Omitted low or high bounds

  • When slicing, you may omit the high or low bounds to use their defaults instead.

  • The default is zero for the low bound and the length of the slice for the high bound.

  • Given an underlying array a of length 10:

a[0:10]
a[:10]
a[0:]
a[:]

Empty slices

// example 1
var myslice []int

// example 2
myslice := []int{}

  • In most instances the two examples above are equivalent, however, the first has nil value and the second has a length of 0. The json.Marshal function will encode the former as null and the latter as [].

  • A nil slice has a length and capacity of 0 and has no underlying array.

Length and capacity

  • A slice has both a length and a capacity.

  • The length of a slice is the number of elements the slice points to. If an underlying array has a length of 10 but the slice range only covers half of the items, the length of the slice will be 5.

  • The capacity of a slice is the number of elements in the underlying array. If the array has a length of 10, the capacity of the slice will be 10.

  • The length and capacity of a slice s can be obtained using the expressions len(s) and cap(s).

  • The length of a slice s can be increased by re-slicing it, provided it has enough capacity.

  • The capacity of a slice s cannot be increased. You must create a new slice with a larger capacity and copying the elements of the original slice into it. In practice, the append function discussed later will do this for you.

Creating a slice with make

  • The make function creates an array full of zeros and returns a slice that refers to that array.
a := make([]int, 5)  // len(a)=5
  • To specify a capacity, pass a third argument to make.
b := make([]int, 0, 5) // len(b)=0, cap(b)=5

Appending to a slice

  • The append function appends elements to a slice.

  • If the slice has enough capacity, the underlying array is reused.

var s []int

// add a single element
// works on empty slices
s = append(s, 0)

// we can add more than one element at a time
s = append(s, 2, 3, 4)

Methods

  • Methods are similar to functions but specify an additional receiver parameter straight after the func keyword.

  • The receiver can be a value or a pointer.

  • Methods can be defined on any type in the same package, not just structs.
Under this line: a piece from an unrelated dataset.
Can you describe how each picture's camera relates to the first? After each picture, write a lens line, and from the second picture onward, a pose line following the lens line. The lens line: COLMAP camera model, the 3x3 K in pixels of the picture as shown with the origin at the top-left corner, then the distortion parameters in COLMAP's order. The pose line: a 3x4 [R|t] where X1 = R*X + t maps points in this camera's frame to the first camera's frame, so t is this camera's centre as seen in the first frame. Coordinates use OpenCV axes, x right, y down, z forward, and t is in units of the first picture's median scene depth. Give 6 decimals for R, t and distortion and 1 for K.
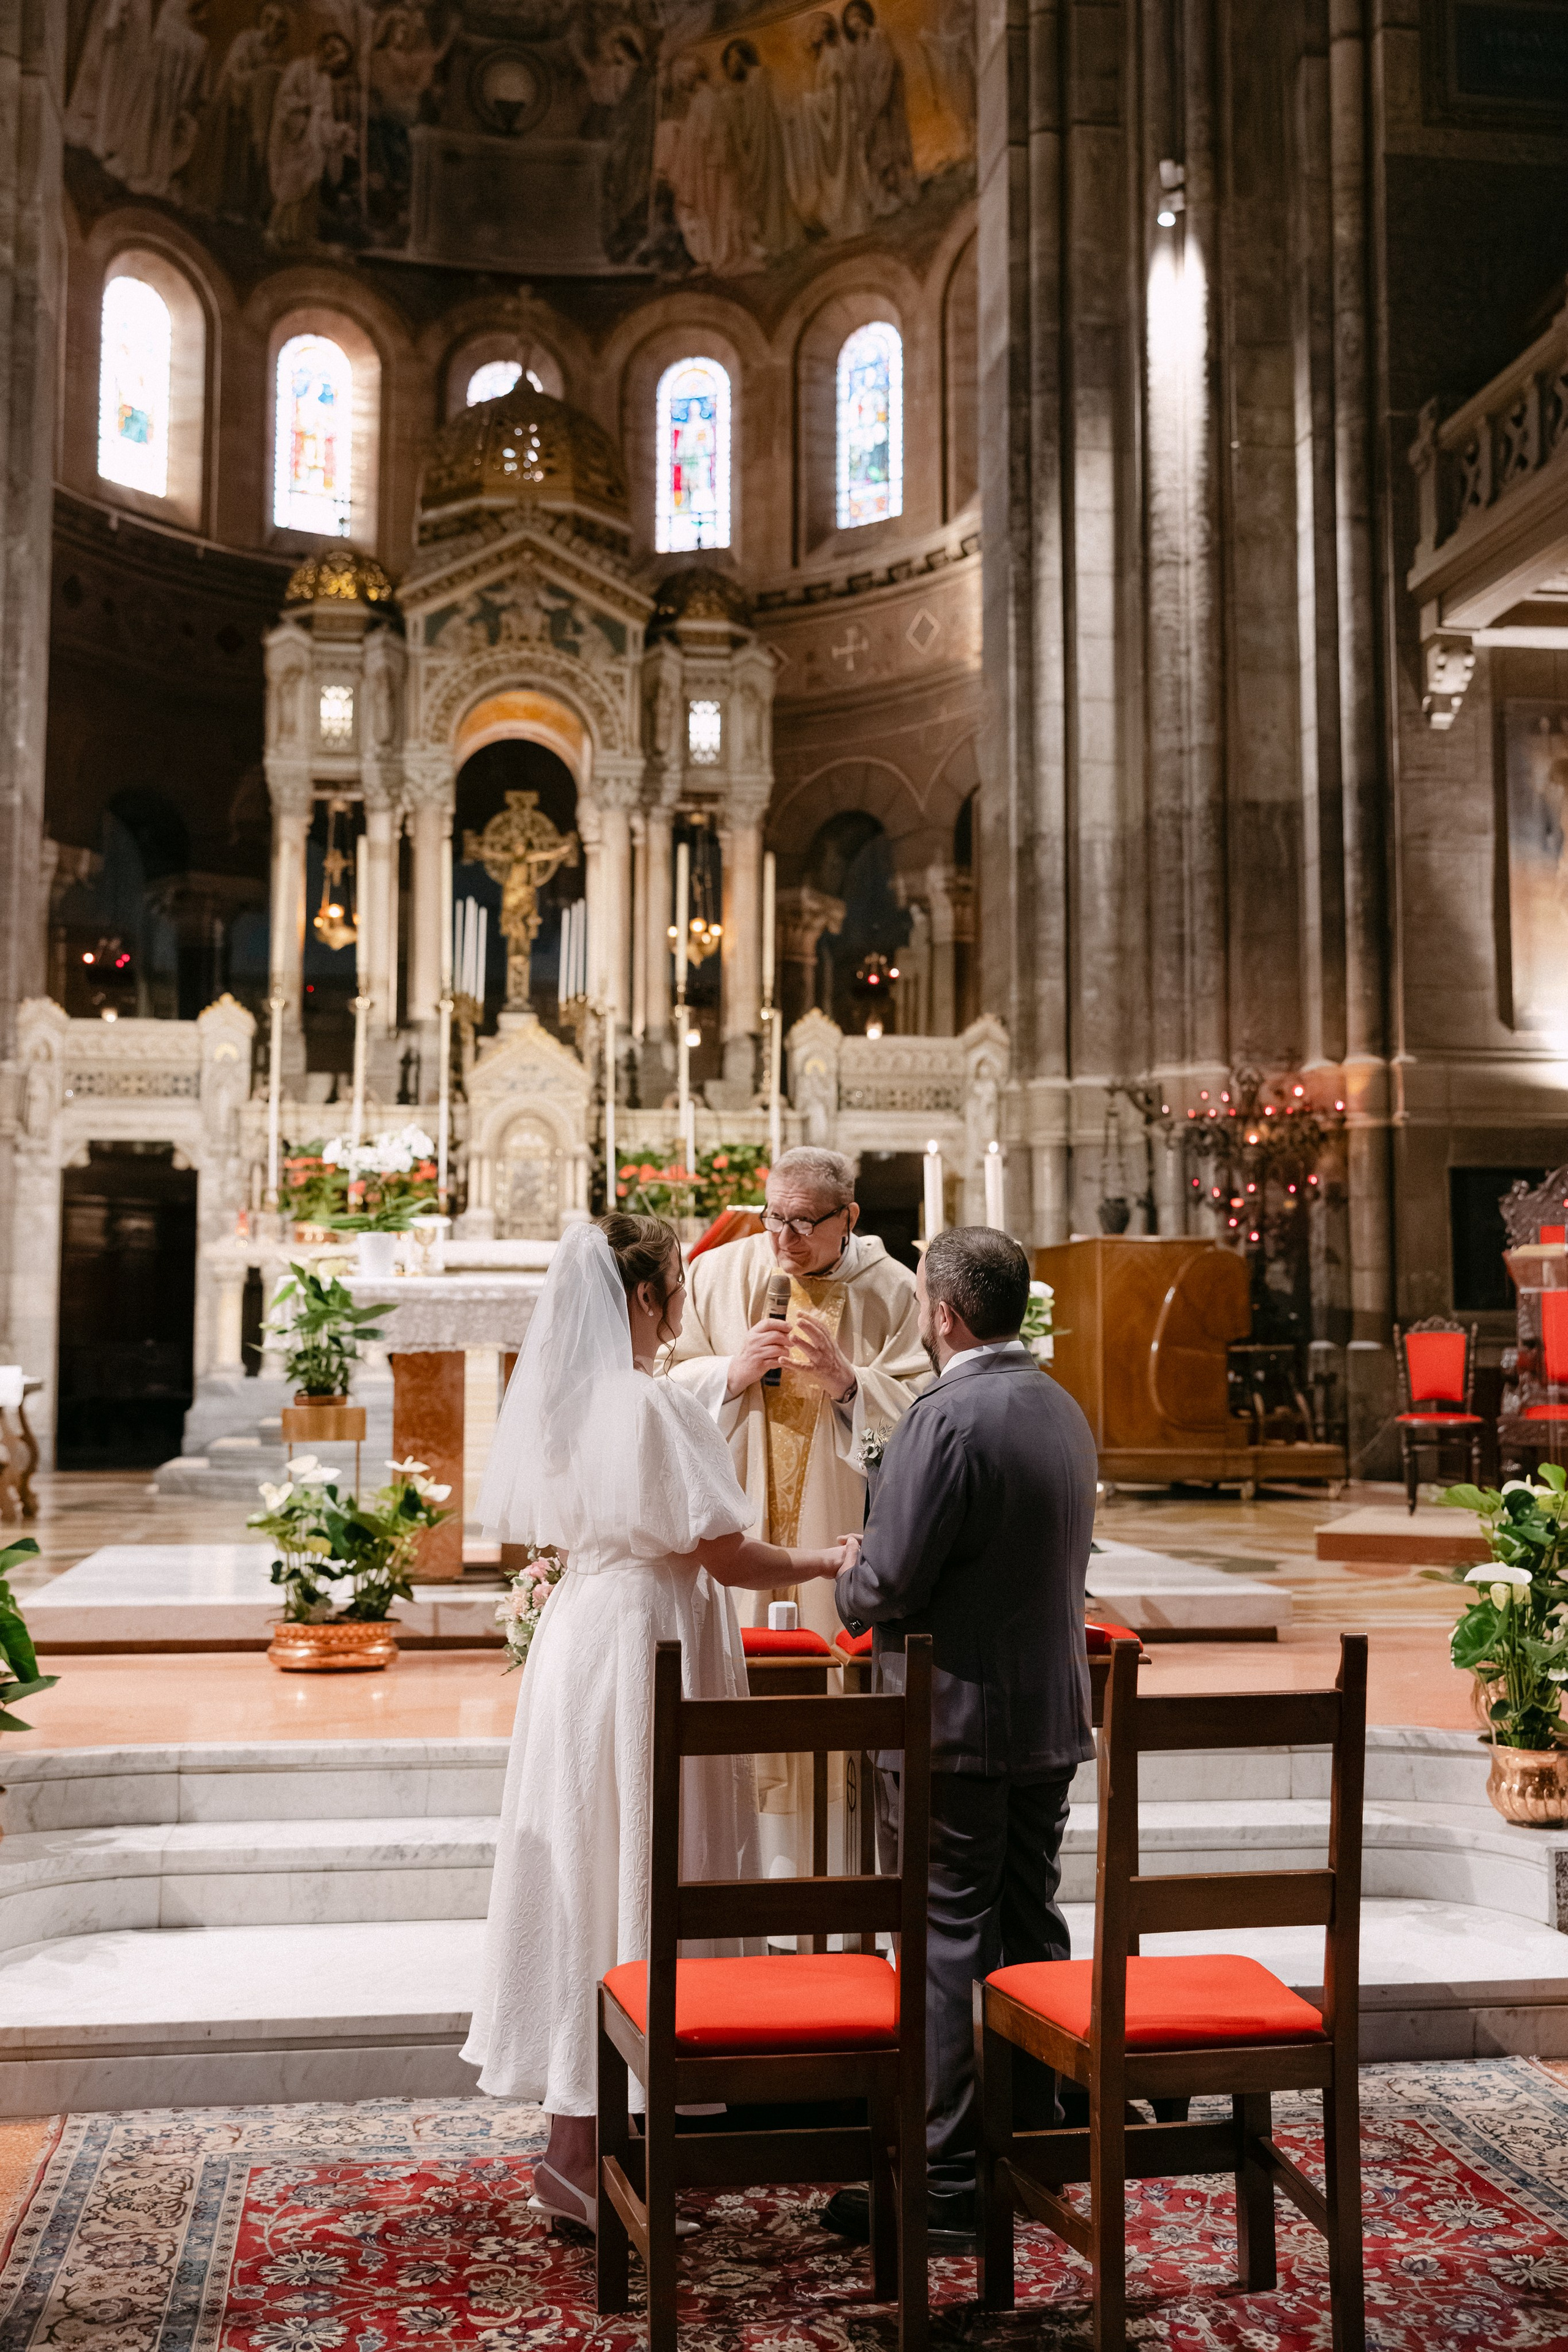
lens RADIAL K [[2348.9, 0, 738.6], [0, 2348.9, 1118.0], [0, 0, 1]] dist [-0.015727, -0.002628]
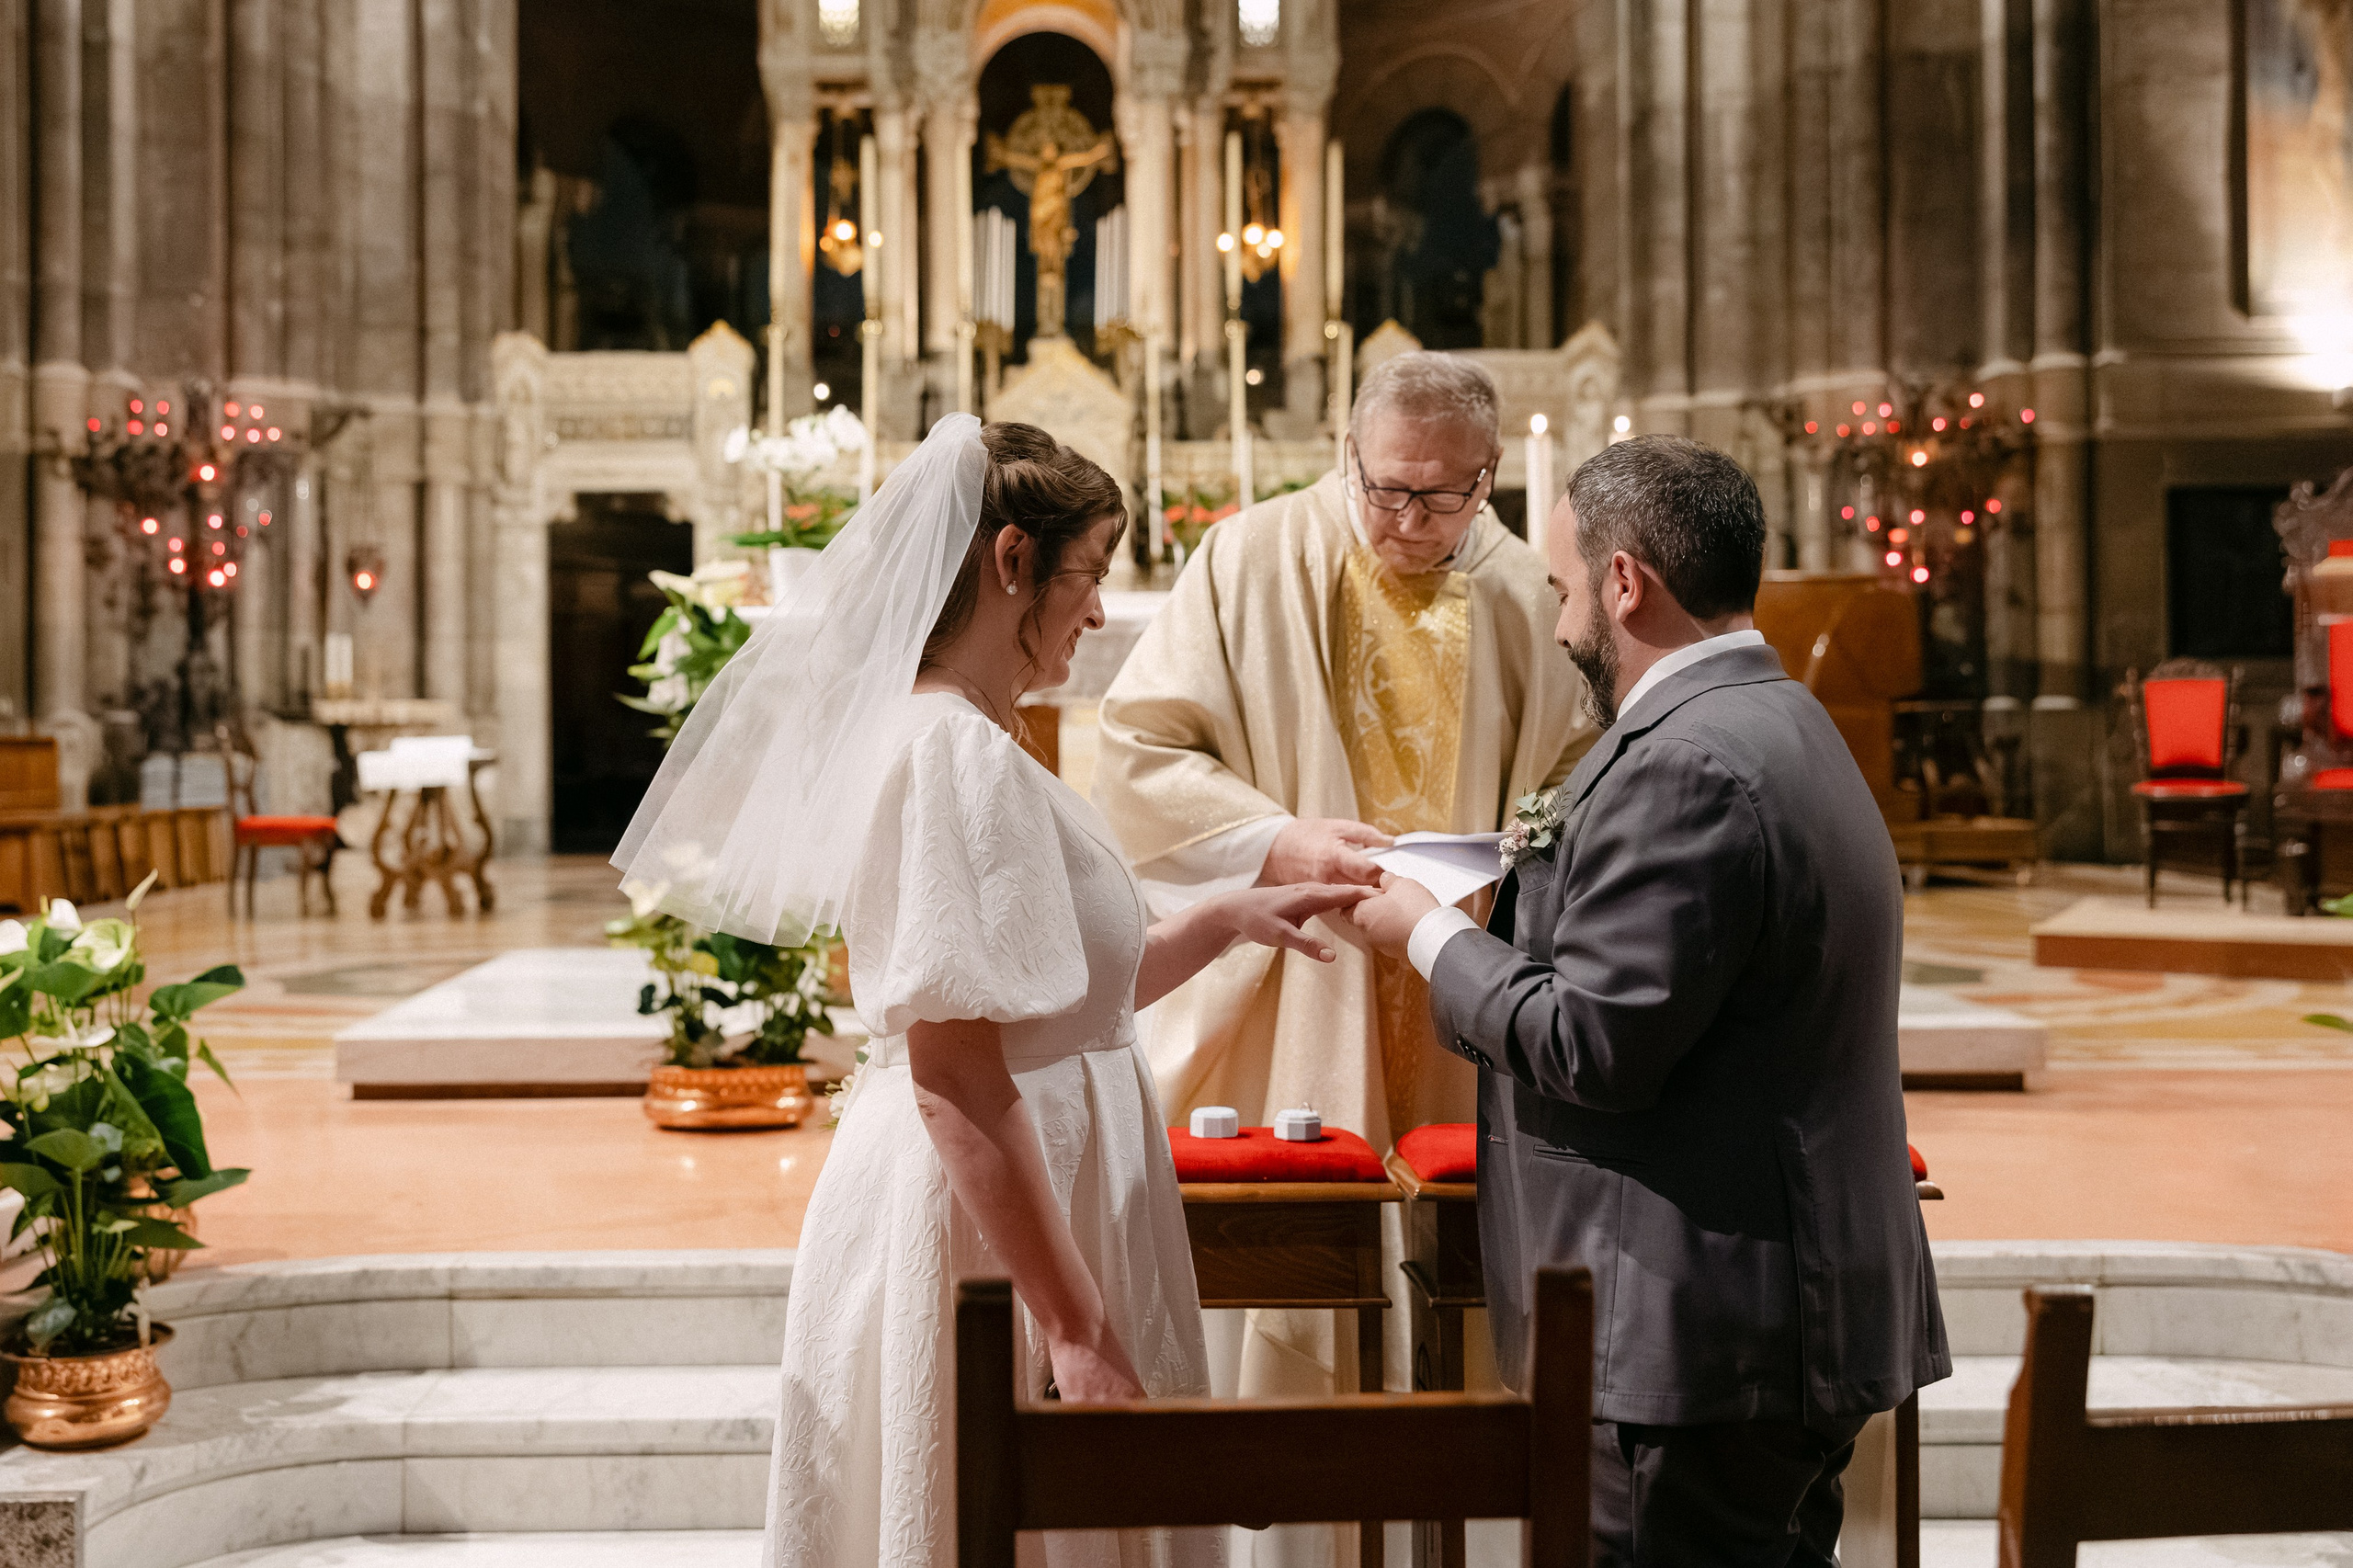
lens RADIAL K [[2406.3, 0, 1027.9], [0, 2406.3, 689.1], [0, 0, 1]] dist [-0.013307, 0.003924]
pose [[0.992623, -0.010768, -0.120763, 0.005893], [0.020702, 0.996474, 0.081312, 0.013390], [0.119461, -0.083212, 0.989346, 0.099008]]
  • Methods with pointer receivers can modify the value to which the receiver points.

  • Methods enable access to the fields of the receiver.

  • Methods cannot be created for types defined in other packages, including built-in types like int or string.
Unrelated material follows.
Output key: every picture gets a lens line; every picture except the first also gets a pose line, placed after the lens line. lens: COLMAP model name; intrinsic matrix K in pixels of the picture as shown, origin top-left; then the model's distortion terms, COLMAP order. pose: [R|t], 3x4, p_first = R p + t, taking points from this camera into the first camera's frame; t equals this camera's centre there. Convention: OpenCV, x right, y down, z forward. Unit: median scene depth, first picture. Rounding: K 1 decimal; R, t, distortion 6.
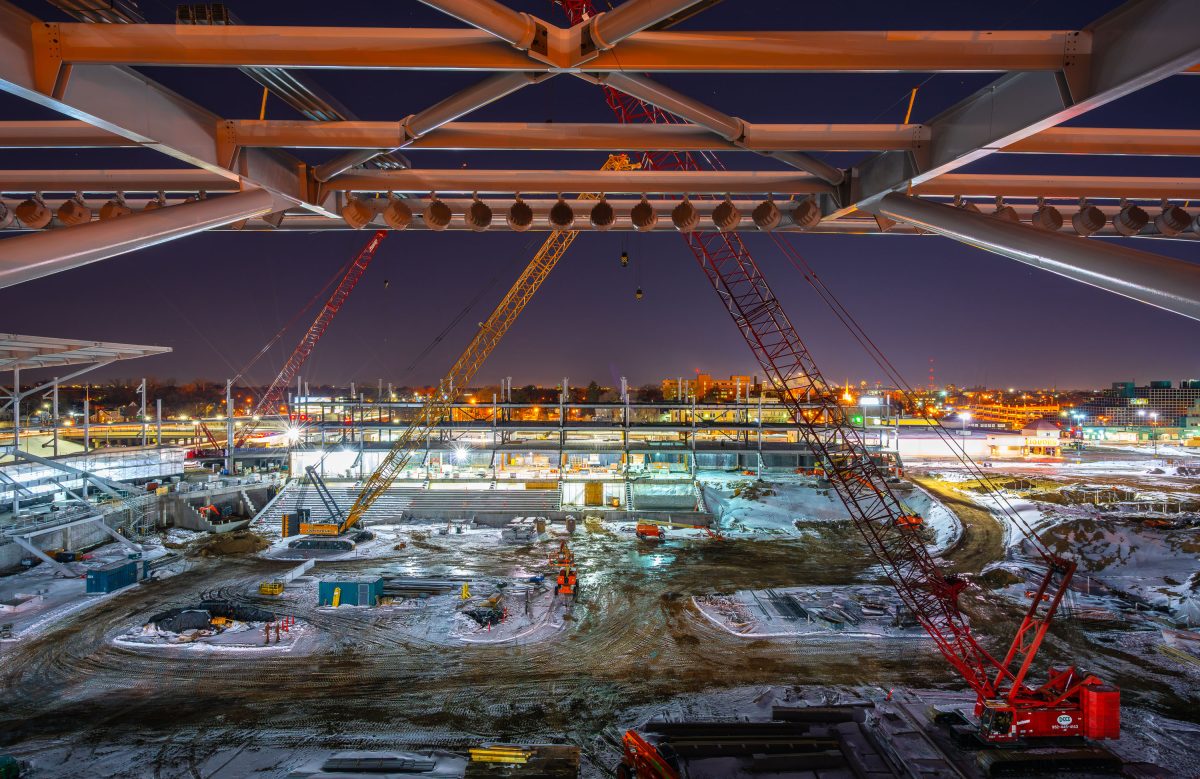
lens RADIAL K [[676.7, 0, 592.5], [0, 676.7, 399.0], [0, 0, 1]] dist [0.016402, 0.006067]
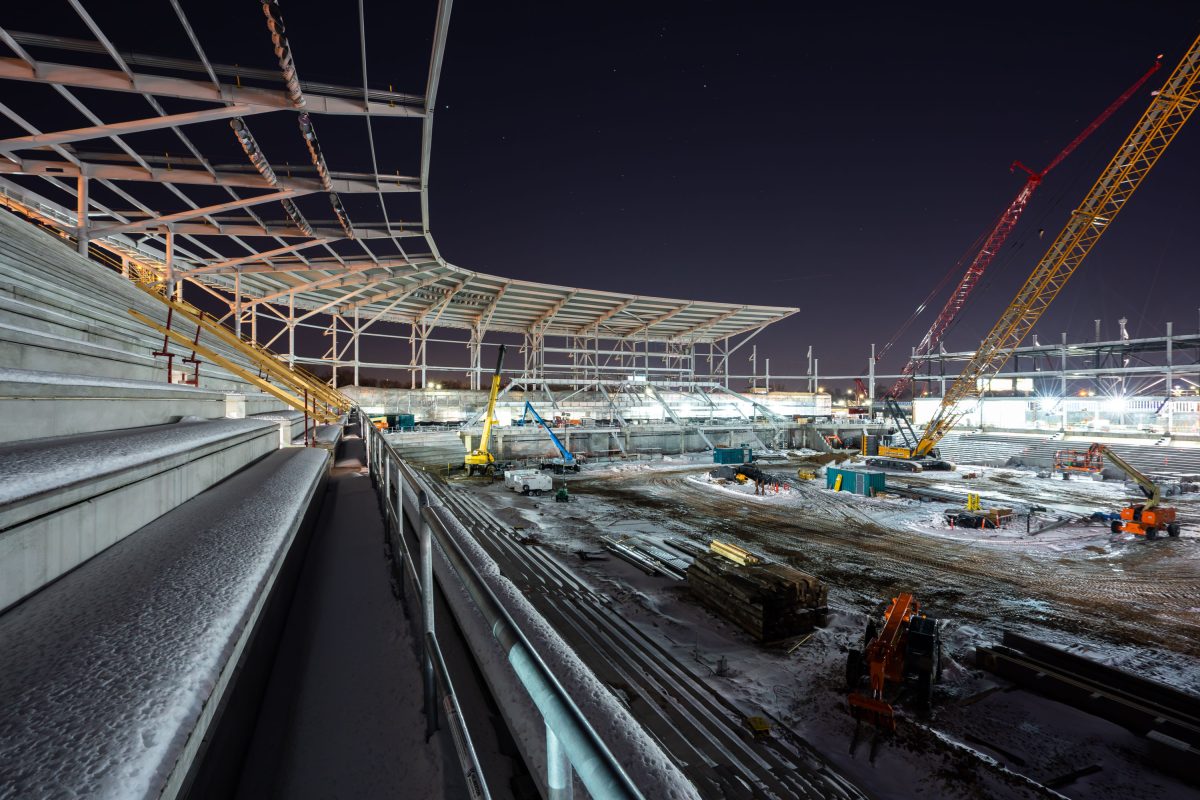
lens RADIAL K [[557.6, 0, 603.4], [0, 557.6, 401.1], [0, 0, 1]] dist [-0.009851, 0.004635]
pose [[0.437313, -0.004009, -0.899301, 0.236394], [-0.020673, 0.999681, -0.014510, 0.170720], [0.899072, 0.024936, 0.437090, 0.262398]]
    • To create a method for a built-in type, you can define a new custom type and create a method for that type.

Difference between declaring methods and functions

This is a method:


func (p \*person) changeName(newName string) {

The receiver is (p *person).

This is a function:


func changeName(p \*person, newName string) {

Methods are invoked using dot notation .:


a := person{name: "a"} a.changeName("John")

When to use methods

  • Use methods when managing state.
  • Code organization: group related functions together.
  • Interface implementation: methods are used to implement interfaces.

Other differences between methods and functions

Aspect Method Function
Contains a receiver Yes No
Methods with the same name but different types Allowed Not allowed
Usage as first-order objects Cannot be used Can be used